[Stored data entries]
----

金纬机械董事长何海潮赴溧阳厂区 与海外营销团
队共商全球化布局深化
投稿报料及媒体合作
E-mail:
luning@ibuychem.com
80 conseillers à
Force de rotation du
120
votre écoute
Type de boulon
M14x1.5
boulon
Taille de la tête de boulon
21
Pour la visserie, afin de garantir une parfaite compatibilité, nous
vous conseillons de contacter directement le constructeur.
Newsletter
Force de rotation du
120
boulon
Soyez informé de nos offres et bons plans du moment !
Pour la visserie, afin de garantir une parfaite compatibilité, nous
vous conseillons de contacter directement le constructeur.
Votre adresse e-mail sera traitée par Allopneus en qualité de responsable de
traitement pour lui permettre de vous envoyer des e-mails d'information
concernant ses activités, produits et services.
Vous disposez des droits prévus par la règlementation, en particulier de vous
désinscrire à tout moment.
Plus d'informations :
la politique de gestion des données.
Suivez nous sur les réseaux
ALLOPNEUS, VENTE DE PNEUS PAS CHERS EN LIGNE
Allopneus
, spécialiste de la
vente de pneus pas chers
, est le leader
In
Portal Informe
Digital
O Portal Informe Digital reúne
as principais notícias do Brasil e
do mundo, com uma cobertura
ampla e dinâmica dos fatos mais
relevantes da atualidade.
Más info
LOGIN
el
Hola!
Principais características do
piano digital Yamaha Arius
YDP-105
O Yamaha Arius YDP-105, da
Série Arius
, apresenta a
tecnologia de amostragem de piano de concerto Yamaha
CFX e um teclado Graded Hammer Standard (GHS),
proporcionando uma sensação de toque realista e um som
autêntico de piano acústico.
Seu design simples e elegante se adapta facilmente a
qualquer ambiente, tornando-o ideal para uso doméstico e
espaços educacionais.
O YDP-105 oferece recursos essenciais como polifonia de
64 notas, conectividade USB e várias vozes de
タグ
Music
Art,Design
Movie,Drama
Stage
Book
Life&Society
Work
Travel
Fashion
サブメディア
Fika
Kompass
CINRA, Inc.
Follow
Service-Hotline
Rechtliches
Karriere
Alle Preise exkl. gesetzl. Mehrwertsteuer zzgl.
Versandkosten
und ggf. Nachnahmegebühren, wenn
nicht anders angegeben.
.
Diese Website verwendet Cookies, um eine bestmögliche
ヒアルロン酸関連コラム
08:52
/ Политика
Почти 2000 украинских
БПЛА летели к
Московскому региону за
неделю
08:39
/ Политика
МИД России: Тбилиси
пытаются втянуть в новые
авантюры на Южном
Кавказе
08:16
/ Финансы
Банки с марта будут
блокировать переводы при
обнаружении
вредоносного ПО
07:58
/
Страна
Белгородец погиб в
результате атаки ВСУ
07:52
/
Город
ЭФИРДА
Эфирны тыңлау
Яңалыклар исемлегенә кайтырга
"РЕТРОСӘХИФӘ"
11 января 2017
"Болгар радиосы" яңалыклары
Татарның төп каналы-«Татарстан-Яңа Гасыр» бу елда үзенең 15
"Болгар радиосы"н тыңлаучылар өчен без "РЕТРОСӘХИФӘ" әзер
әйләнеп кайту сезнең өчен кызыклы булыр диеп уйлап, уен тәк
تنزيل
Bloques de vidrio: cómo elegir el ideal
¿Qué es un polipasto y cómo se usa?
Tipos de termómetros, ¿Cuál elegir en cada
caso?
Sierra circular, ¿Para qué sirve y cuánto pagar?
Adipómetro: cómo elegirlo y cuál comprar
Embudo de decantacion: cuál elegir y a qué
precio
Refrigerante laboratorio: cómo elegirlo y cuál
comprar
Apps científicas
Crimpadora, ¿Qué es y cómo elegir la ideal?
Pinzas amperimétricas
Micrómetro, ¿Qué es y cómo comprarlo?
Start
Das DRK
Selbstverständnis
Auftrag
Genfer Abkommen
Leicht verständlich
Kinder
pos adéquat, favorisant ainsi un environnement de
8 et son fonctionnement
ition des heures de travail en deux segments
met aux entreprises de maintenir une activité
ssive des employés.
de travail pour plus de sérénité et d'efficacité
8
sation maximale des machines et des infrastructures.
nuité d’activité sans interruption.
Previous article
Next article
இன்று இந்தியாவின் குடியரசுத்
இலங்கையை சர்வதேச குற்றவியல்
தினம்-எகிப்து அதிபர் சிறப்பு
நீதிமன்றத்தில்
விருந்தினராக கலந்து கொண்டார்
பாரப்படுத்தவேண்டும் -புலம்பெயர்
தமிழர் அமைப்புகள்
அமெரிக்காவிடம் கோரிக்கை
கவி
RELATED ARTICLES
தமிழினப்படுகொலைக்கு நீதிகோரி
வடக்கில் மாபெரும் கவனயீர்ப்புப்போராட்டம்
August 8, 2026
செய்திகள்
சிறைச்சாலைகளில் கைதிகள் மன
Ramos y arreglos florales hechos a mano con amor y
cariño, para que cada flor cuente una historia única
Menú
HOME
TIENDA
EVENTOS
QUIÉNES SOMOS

----

To do:
Exactly reproduce the entries in their entirety.

Written solution:
金纬机械董事长何海潮赴溧阳厂区 与海外营销团
队共商全球化布局深化
投稿报料及媒体合作
E-mail:
luning@ibuychem.com
80 conseillers à
Force de rotation du
120
votre écoute
Type de boulon
M14x1.5
boulon
Taille de la tête de boulon
21
Pour la visserie, afin de garantir une parfaite compatibilité, nous
vous conseillons de contacter directement le constructeur.
Newsletter
Force de rotation du
120
boulon
Soyez informé de nos offres et bons plans du moment !
Pour la visserie, afin de garantir une parfaite compatibilité, nous
vous conseillons de contacter directement le constructeur.
Votre adresse e-mail sera traitée par Allopneus en qualité de responsable de
traitement pour lui permettre de vous envoyer des e-mails d'information
concernant ses activités, produits et services.
Vous disposez des droits prévus par la règlementation, en particulier de vous
désinscrire à tout moment.
Plus d'informations :
la politique de gestion des données.
Suivez nous sur les réseaux
ALLOPNEUS, VENTE DE PNEUS PAS CHERS EN LIGNE
Allopneus
, spécialiste de la
vente de pneus pas chers
, est le leader
In
Portal Informe
Digital
O Portal Informe Digital reúne
as principais notícias do Brasil e
do mundo, com uma cobertura
ampla e dinâmica dos fatos mais
relevantes da atualidade.
Más info
LOGIN
el
Hola!
Principais características do
piano digital Yamaha Arius
YDP-105
O Yamaha Arius YDP-105, da
Série Arius
, apresenta a
tecnologia de amostragem de piano de concerto Yamaha
CFX e um teclado Graded Hammer Standard (GHS),
proporcionando uma sensação de toque realista e um som
autêntico de piano acústico.
Seu design simples e elegante se adapta facilmente a
qualquer ambiente, tornando-o ideal para uso doméstico e
espaços educacionais.
O YDP-105 oferece recursos essenciais como polifonia de
64 notas, conectividade USB e várias vozes de
タグ
Music
Art,Design
Movie,Drama
Stage
Book
Life&Society
Work
Travel
Fashion
サブメディア
Fika
Kompass
CINRA, Inc.
Follow
Service-Hotline
Rechtliches
Karriere
Alle Preise exkl. gesetzl. Mehrwertsteuer zzgl.
Versandkosten
und ggf. Nachnahmegebühren, wenn
nicht anders angegeben.
.
Diese Website verwendet Cookies, um eine bestmögliche
ヒアルロン酸関連コラム
08:52
/ Политика
Почти 2000 украинских
БПЛА летели к
Московскому региону за
неделю
08:39
/ Политика
МИД России: Тбилиси
пытаются втянуть в новые
авантюры на Южном
Кавказе
08:16
/ Финансы
Банки с марта будут
блокировать переводы при
обнаружении
вредоносного ПО
07:58
/
Страна
Белгородец погиб в
результате атаки ВСУ
07:52
/
Город
ЭФИРДА
Эфирны тыңлау
Яңалыклар исемлегенә кайтырга
"РЕТРОСӘХИФӘ"
11 января 2017
"Болгар радиосы" яңалыклары
Татарның төп каналы-«Татарстан-Яңа Гасыр» бу елда үзенең 15
"Болгар радиосы"н тыңлаучылар өчен без "РЕТРОСӘХИФӘ" әзер
әйләнеп кайту сезнең өчен кызыклы булыр диеп уйлап, уен тәк
تنزيل
Bloques de vidrio: cómo elegir el ideal
¿Qué es un polipasto y cómo se usa?
Tipos de termómetros, ¿Cuál elegir en cada
caso?
Sierra circular, ¿Para qué sirve y cuánto pagar?
Adipómetro: cómo elegirlo y cuál comprar
Embudo de decantacion: cuál elegir y a qué
precio
Refrigerante laboratorio: cómo elegirlo y cuál
comprar
Apps científicas
Crimpadora, ¿Qué es y cómo elegir la ideal?
Pinzas amperimétricas
Micrómetro, ¿Qué es y cómo comprarlo?
Start
Das DRK
Selbstverständnis
Auftrag
Genfer Abkommen
Leicht verständlich
Kinder
pos adéquat, favorisant ainsi un environnement de
8 et son fonctionnement
ition des heures de travail en deux segments
met aux entreprises de maintenir une activité
ssive des employés.
de travail pour plus de sérénité et d'efficacité
8
sation maximale des machines et des infrastructures.
nuité d’activité sans interruption.
Previous article
Next article
இன்று இந்தியாவின் குடியரசுத்
இலங்கையை சர்வதேச குற்றவியல்
தினம்-எகிப்து அதிபர் சிறப்பு
நீதிமன்றத்தில்
விருந்தினராக கலந்து கொண்டார்
பாரப்படுத்தவேண்டும் -புலம்பெயர்
தமிழர் அமைப்புகள்
அமெரிக்காவிடம் கோரிக்கை
கவி
RELATED ARTICLES
தமிழினப்படுகொலைக்கு நீதிகோரி
வடக்கில் மாபெரும் கவனயீர்ப்புப்போராட்டம்
August 8, 2026
செய்திகள்
சிறைச்சாலைகளில் கைதிகள் மன
Ramos y arreglos florales hechos a mano con amor y
cariño, para que cada flor cuente una historia única
Menú
HOME
TIENDA
EVENTOS
QUIÉNES SOMOS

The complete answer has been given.